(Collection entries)
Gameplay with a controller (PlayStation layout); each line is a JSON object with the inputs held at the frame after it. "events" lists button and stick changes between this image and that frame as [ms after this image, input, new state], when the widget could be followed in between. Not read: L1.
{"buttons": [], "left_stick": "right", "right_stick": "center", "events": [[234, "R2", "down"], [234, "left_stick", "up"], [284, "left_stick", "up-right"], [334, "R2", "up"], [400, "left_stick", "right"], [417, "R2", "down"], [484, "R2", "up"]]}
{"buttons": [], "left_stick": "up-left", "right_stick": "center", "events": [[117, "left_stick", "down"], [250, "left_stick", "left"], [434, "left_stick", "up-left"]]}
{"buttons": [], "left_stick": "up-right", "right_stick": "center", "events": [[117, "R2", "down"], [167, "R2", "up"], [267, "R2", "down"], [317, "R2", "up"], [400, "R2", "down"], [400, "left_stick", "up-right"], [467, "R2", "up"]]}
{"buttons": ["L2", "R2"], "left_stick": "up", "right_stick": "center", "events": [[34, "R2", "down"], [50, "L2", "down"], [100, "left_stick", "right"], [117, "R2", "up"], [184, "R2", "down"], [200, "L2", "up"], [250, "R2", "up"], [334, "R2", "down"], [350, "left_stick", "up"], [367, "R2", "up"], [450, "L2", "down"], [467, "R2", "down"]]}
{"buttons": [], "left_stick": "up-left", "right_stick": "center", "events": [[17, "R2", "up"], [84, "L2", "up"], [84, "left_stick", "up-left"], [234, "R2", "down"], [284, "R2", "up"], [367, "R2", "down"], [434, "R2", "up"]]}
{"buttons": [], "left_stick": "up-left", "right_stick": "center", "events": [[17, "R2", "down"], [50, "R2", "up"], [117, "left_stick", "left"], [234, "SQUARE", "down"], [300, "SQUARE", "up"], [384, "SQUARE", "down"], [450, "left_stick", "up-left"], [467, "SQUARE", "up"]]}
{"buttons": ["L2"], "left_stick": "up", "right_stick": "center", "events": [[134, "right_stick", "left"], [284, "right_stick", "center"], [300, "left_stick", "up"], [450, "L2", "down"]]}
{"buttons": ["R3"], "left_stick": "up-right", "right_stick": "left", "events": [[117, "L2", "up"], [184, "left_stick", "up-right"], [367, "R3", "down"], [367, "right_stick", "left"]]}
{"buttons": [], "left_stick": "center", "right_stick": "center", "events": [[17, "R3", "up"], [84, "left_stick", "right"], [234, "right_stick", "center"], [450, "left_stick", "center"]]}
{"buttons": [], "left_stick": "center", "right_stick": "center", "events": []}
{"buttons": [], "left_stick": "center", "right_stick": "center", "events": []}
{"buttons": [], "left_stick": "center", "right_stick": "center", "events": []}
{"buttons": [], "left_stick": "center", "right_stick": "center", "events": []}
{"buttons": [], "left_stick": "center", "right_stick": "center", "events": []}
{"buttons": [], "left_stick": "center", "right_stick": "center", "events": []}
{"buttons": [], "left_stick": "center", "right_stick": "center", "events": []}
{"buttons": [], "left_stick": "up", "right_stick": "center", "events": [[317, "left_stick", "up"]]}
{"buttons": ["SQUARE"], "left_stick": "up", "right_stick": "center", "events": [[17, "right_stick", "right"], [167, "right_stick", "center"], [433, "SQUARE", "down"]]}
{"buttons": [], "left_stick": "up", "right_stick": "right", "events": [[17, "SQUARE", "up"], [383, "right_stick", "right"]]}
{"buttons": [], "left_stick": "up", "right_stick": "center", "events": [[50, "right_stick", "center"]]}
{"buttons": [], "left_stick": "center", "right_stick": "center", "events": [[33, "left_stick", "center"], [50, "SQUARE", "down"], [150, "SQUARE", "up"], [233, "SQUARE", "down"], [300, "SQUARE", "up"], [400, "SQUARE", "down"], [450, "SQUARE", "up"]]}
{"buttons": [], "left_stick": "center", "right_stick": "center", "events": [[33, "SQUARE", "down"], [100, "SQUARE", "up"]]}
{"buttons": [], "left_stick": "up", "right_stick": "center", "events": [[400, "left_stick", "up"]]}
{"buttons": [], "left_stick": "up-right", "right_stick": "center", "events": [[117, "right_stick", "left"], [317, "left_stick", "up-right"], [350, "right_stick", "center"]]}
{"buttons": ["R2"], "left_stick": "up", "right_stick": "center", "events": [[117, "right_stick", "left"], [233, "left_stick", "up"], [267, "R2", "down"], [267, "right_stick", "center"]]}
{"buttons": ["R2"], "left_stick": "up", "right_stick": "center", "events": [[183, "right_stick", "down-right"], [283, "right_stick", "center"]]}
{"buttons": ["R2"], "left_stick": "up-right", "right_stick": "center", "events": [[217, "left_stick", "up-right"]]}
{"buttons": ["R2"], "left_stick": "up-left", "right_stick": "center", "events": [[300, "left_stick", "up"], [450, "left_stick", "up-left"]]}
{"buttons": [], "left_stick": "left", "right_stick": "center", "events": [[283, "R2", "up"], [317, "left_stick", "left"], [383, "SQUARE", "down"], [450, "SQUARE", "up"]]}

#### [Exercise aim]
Without changing anything, repeat every record above.

#### [The answer]
Gameplay with a controller (PlayStation layout); each line is a JSON object with the inputs held at the frame after it. "events" lists button and stick changes between this image and that frame as [ms after this image, input, new state], when the widget could be followed in between. Not read: L1.
{"buttons": [], "left_stick": "right", "right_stick": "center", "events": [[234, "R2", "down"], [234, "left_stick", "up"], [284, "left_stick", "up-right"], [334, "R2", "up"], [400, "left_stick", "right"], [417, "R2", "down"], [484, "R2", "up"]]}
{"buttons": [], "left_stick": "up-left", "right_stick": "center", "events": [[117, "left_stick", "down"], [250, "left_stick", "left"], [434, "left_stick", "up-left"]]}
{"buttons": [], "left_stick": "up-right", "right_stick": "center", "events": [[117, "R2", "down"], [167, "R2", "up"], [267, "R2", "down"], [317, "R2", "up"], [400, "R2", "down"], [400, "left_stick", "up-right"], [467, "R2", "up"]]}
{"buttons": ["L2", "R2"], "left_stick": "up", "right_stick": "center", "events": [[34, "R2", "down"], [50, "L2", "down"], [100, "left_stick", "right"], [117, "R2", "up"], [184, "R2", "down"], [200, "L2", "up"], [250, "R2", "up"], [334, "R2", "down"], [350, "left_stick", "up"], [367, "R2", "up"], [450, "L2", "down"], [467, "R2", "down"]]}
{"buttons": [], "left_stick": "up-left", "right_stick": "center", "events": [[17, "R2", "up"], [84, "L2", "up"], [84, "left_stick", "up-left"], [234, "R2", "down"], [284, "R2", "up"], [367, "R2", "down"], [434, "R2", "up"]]}
{"buttons": [], "left_stick": "up-left", "right_stick": "center", "events": [[17, "R2", "down"], [50, "R2", "up"], [117, "left_stick", "left"], [234, "SQUARE", "down"], [300, "SQUARE", "up"], [384, "SQUARE", "down"], [450, "left_stick", "up-left"], [467, "SQUARE", "up"]]}
{"buttons": ["L2"], "left_stick": "up", "right_stick": "center", "events": [[134, "right_stick", "left"], [284, "right_stick", "center"], [300, "left_stick", "up"], [450, "L2", "down"]]}
{"buttons": ["R3"], "left_stick": "up-right", "right_stick": "left", "events": [[117, "L2", "up"], [184, "left_stick", "up-right"], [367, "R3", "down"], [367, "right_stick", "left"]]}
{"buttons": [], "left_stick": "center", "right_stick": "center", "events": [[17, "R3", "up"], [84, "left_stick", "right"], [234, "right_stick", "center"], [450, "left_stick", "center"]]}
{"buttons": [], "left_stick": "center", "right_stick": "center", "events": []}
{"buttons": [], "left_stick": "center", "right_stick": "center", "events": []}
{"buttons": [], "left_stick": "center", "right_stick": "center", "events": []}
{"buttons": [], "left_stick": "center", "right_stick": "center", "events": []}
{"buttons": [], "left_stick": "center", "right_stick": "center", "events": []}
{"buttons": [], "left_stick": "center", "right_stick": "center", "events": []}
{"buttons": [], "left_stick": "center", "right_stick": "center", "events": []}
{"buttons": [], "left_stick": "up", "right_stick": "center", "events": [[317, "left_stick", "up"]]}
{"buttons": ["SQUARE"], "left_stick": "up", "right_stick": "center", "events": [[17, "right_stick", "right"], [167, "right_stick", "center"], [433, "SQUARE", "down"]]}
{"buttons": [], "left_stick": "up", "right_stick": "right", "events": [[17, "SQUARE", "up"], [383, "right_stick", "right"]]}
{"buttons": [], "left_stick": "up", "right_stick": "center", "events": [[50, "right_stick", "center"]]}
{"buttons": [], "left_stick": "center", "right_stick": "center", "events": [[33, "left_stick", "center"], [50, "SQUARE", "down"], [150, "SQUARE", "up"], [233, "SQUARE", "down"], [300, "SQUARE", "up"], [400, "SQUARE", "down"], [450, "SQUARE", "up"]]}
{"buttons": [], "left_stick": "center", "right_stick": "center", "events": [[33, "SQUARE", "down"], [100, "SQUARE", "up"]]}
{"buttons": [], "left_stick": "up", "right_stick": "center", "events": [[400, "left_stick", "up"]]}
{"buttons": [], "left_stick": "up-right", "right_stick": "center", "events": [[117, "right_stick", "left"], [317, "left_stick", "up-right"], [350, "right_stick", "center"]]}
{"buttons": ["R2"], "left_stick": "up", "right_stick": "center", "events": [[117, "right_stick", "left"], [233, "left_stick", "up"], [267, "R2", "down"], [267, "right_stick", "center"]]}
{"buttons": ["R2"], "left_stick": "up", "right_stick": "center", "events": [[183, "right_stick", "down-right"], [283, "right_stick", "center"]]}
{"buttons": ["R2"], "left_stick": "up-right", "right_stick": "center", "events": [[217, "left_stick", "up-right"]]}
{"buttons": ["R2"], "left_stick": "up-left", "right_stick": "center", "events": [[300, "left_stick", "up"], [450, "left_stick", "up-left"]]}
{"buttons": [], "left_stick": "left", "right_stick": "center", "events": [[283, "R2", "up"], [317, "left_stick", "left"], [383, "SQUARE", "down"], [450, "SQUARE", "up"]]}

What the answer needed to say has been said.